Reputation: 441
I want to implement lstms with CNN in pytorch as my data is a time series data i.e. frames of video for heart rate detection, I am struggling with the input and output dimensions for lstms what and how i should properly configure the dimensions/parameters/arguments at input of lstms in pytorch as its quite confusing when considering time steps, hidden state etc. my output from CNN is “2 batches of 256 frames”, which is now the input to lstms batch is 2 features =256 the output is also a batch of 2 with 256 frames.
Upvotes: 1
Views: 1458
Reputation: 1741
Generally, the input shape of sequential data takes the form (batch_size, seq_len, num_features)
. Based on your explanation, I assume your input is of the form (2, 256)
, where 2 is the batch size and 256 is the sequence length of scalars (1-dimensional tensor).
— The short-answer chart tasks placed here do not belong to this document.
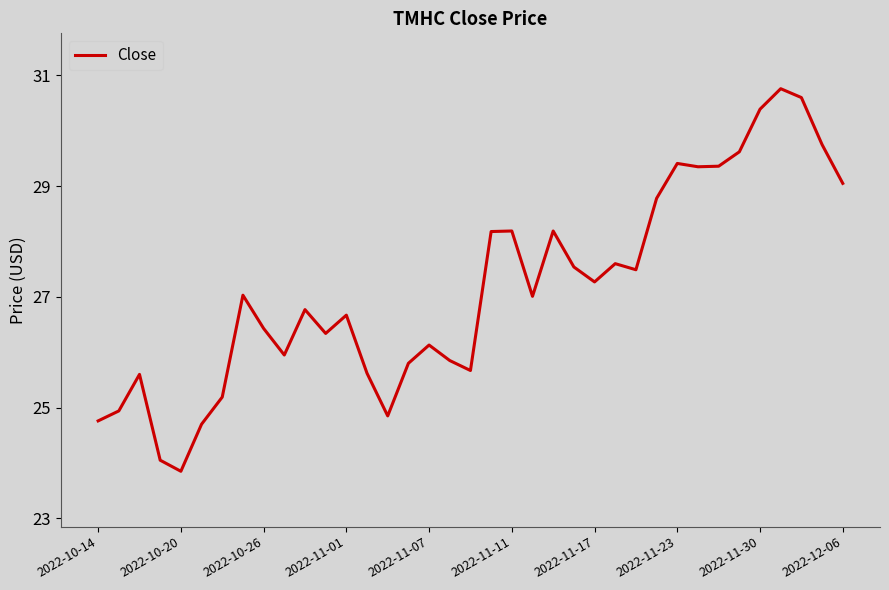

What is the smallest value displayed?

23.9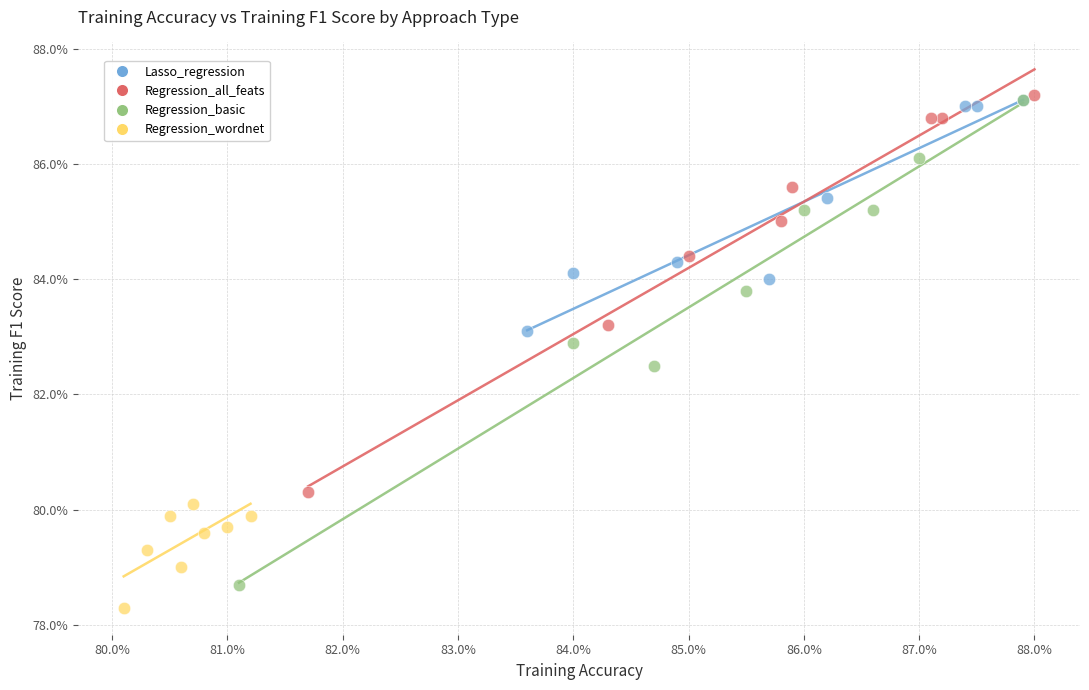

Which series reaches the maximum Y coordinate?

Regression_all_feats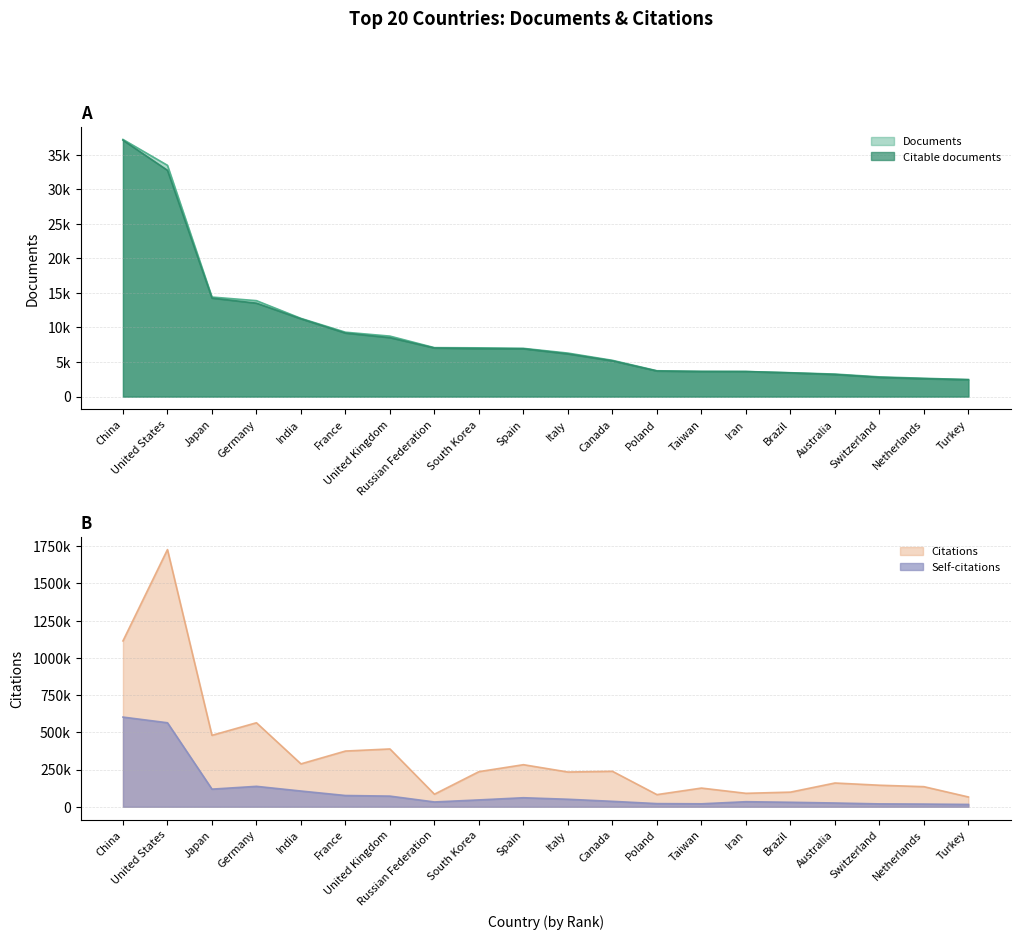

What is the smallest value displayed?

2445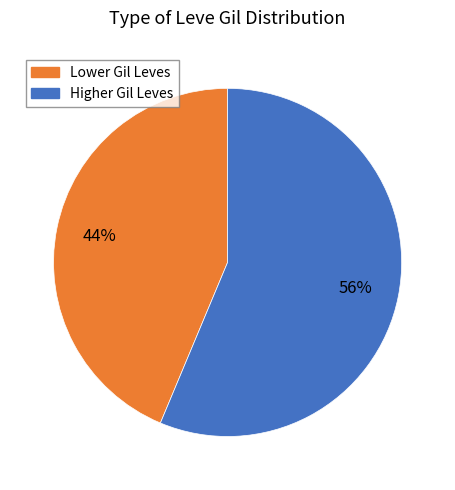

To the nearest percent, what is the average slice percentage?

50%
Therefore, you should reshape your input to be (2, 256, 1)
by inputs.unsqueeze(2)
.
To declare and use an LSTM model, simply try
from torch import nn
model = nn.LSTM(
input_size=1, # 1-dimensional features
batch_first=True, # batch is the first (zero-th) dimension
hidden_size=some_hidden_size, # maybe 64, 128, etc.
num_layers=some_num_layers, # maybe 1 or 2
proj_size=1, # output should also be 1-dimensional
)
outputs, (hidden_state, cell_state) = model(inputs)
Upvotes: 1